Und auch der Weinstock treibt die ersten zarten Blätter. Ich muss zugeben, dass ich zu denen gehöre, die sich jedes Jahr neu freuen auf die Frucht des Weinstocks und auf den Genuss eines guten Gläschens vom edlen Rebensaft.

Man hat Jesus einen Fresser und Weinsäufer genannt. Ich vermute, dass Jesus ein Weingenießer war und kein Säufer. Er hat mit Sündern gegessen und getrunken. Er war kein Kostverächter. Er konnte sich freuen, an dem, was die Natur uns schenkt. Und: Er kannte sich aus in der Kunst des Weinanbaus und mit der Arbeit der Winzer. Und seine Gleichnisse und Bilder verknüpfen den Glauben an Gott mit der Lebenswirklichkeit des Menschen.

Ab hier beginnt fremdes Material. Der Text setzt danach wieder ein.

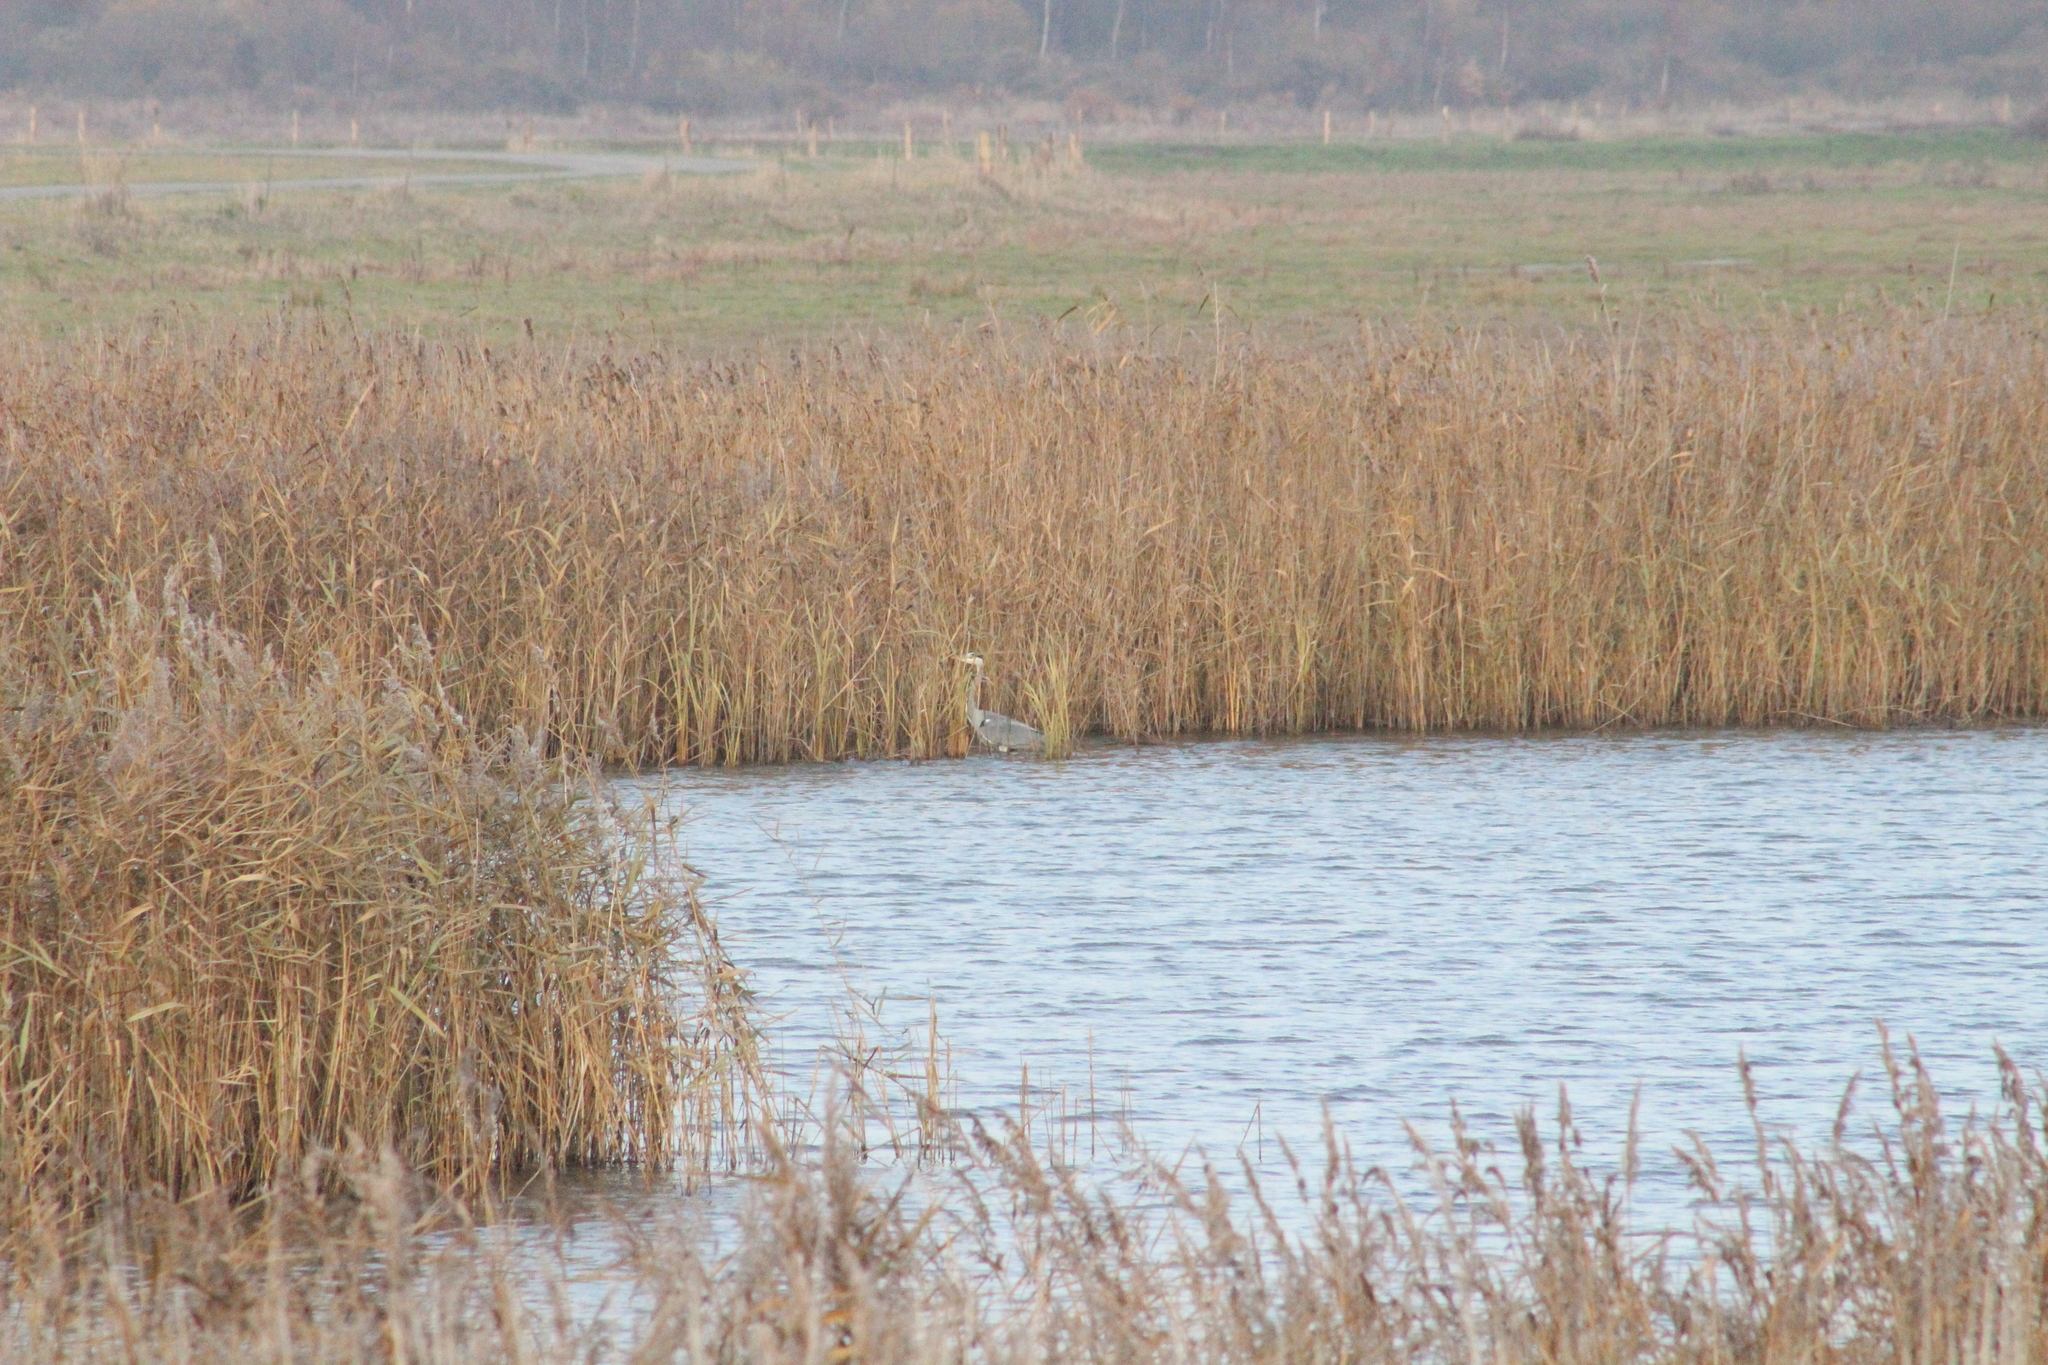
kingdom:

Im Evangelium nach Johannes heißt es: Ich bin der wahre Weinstock und mein Vater der Weingärtner. Eine jede Rebe an mir, die keine Frucht bringt, wird er wegnehmen; und eine jede, die Frucht bringt, wird er reinigen, dass sie mehr Frucht bringe.

Ihr seid schon rein um des Wortes willen, das ich zu euch geredet habe. Bleibt in mir und ich in euch. Wie die Rebe keine Frucht bringen kann aus sich selbst, wenn sie nicht am Weinstock bleibt, so auch ihr nicht, wenn ihr nicht in mir bleibt.

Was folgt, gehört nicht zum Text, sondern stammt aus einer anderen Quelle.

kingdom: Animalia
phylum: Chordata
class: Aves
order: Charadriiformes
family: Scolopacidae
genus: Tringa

Ich bin der Weinstock, ihr seid die Reben. Wer in mir bleibt und ich in ihm, der bringt viel Frucht; denn ohne mich könnt ihr nichts tun. Wer nicht in mir bleibt, der wird weggeworfen wie eine Rebe und verdorrt, und man sammelt sie und wirft sie ins Feuer und sie müssen brennen.

Wenn ihr in mir bleibt und meine Worte in euch bleiben, werdet ihr bitten, was ihr wollt, und es wird euch widerfahren. Darin wird mein Vater verherrlicht, dass ihr viel Frucht bringt und werdet meine Jünger. (Johannes 15, 1-8)

Vielleicht denkt manch einer bei diesem Bibelwort an die Vielfalt von Rebsorten, die hier in unserer Gegend angebaut werden und an den Genuss, den so ein Viertele vom fruchtigen Müller oder vom erdigen Spätburgunder bietet. Und manch ein Weinkenner und Liebhaber wird ins Schwärmen geraten, wenn er an einen weißen oder grauen Burgunder oder an einen ebenso anspruchsvollen wie unverwechselbaren Gewürztraminer denkt.

Aber ein Rebstock allein macht noch lange keinen Wein. Da ist noch einiges zu tun bis zur anspruchsvoll ausgebauten Spätlese und zur silbernen oder goldenen Weinprämierung. Der Ausbau des Weines im Keller erfordert einen ausgeprägten Weinverstand und viel Erfahrung. Das Geheimnis des Weines das Geheimnis des Weines beginnt schon viel früher: Es beginnt beim Anbau und bei der Pflege des Rebstocks; lange vor der Ernte, vor der Kelterung und vor der Reifung und Lagerung im Keller.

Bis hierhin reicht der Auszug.